Я попыталась кратко изложить все это Адаму:
— Ну, в общем, феноменология утверждает, что да, мол, ты существуешь, и мир существует, но вот отношения между тобой и миром — это уже сложнее. Как мы вообще даем чему-нибудь определение? Где заканчивается одно и начинается другое? Структурализм вроде как утверждал, что объекты — это всего лишь объекты и их можно называть как угодно. Но мне куда интереснее вопросы о том, что становится объектом. И как может объект иметь значение за пределами языка, с помощью которого мы дали ему определение.
— Выходит, в конечном итоге все сводится лишь к языку. Есть только слова, а за ними — больше ничего. Главная мысль — в этом?
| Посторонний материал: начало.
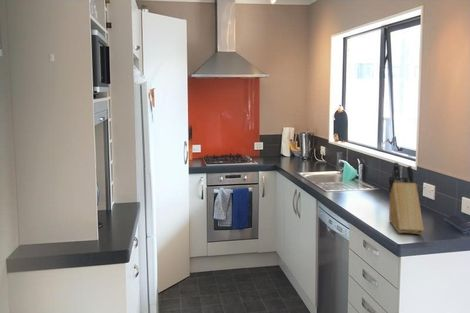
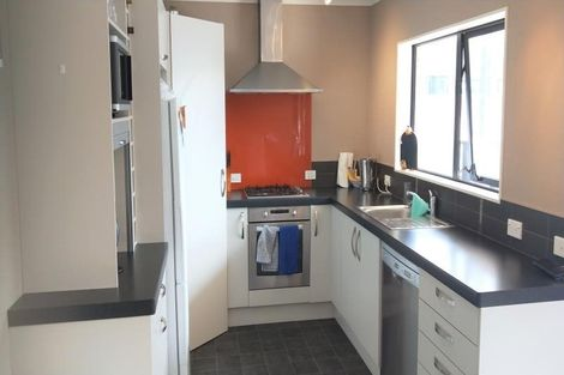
- knife block [388,161,425,235]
— Ну, примерно. Хотя дело тут не только в словах. Возможно, «язык» — не то слово, которое требуется в этом контексте. Может, правильнее было бы говорить «информация». — Я вздохнула. — Все это так трудно выразить словами. Возможно, Бодрийяру это удается лучше, когда он говорит о копии без оригинала — симулякре. Типа, как у Платона — знаешь? Он ведь считал, что на земле все — копия (или тени) Идеи. Ну, а что, если мы создали такой мир, где даже тот уровень реальности, в котором за правду принимают тени, еще не последняя копия? Вдруг в нашем мире не осталось ничего из того, что раньше считалось реальным, а отсылающие к вещам копии — то есть язык и знаки — больше ни к чему не отсылают? Что, если все наши идиотские картинки и знаки больше не отображают никакой реальности? Что, если они вообще ничего не отображают и отсылают лишь внутрь себя самих или к другим знакам? Это гиперреальность. Если воспользоваться терминами Деррида, это мир, в котором реальность от нас постоянно скрыта. Причем скрыта с помощью языка. Он обещает нам стол, призраков или камень, но дать нам всего этого на самом деле не может.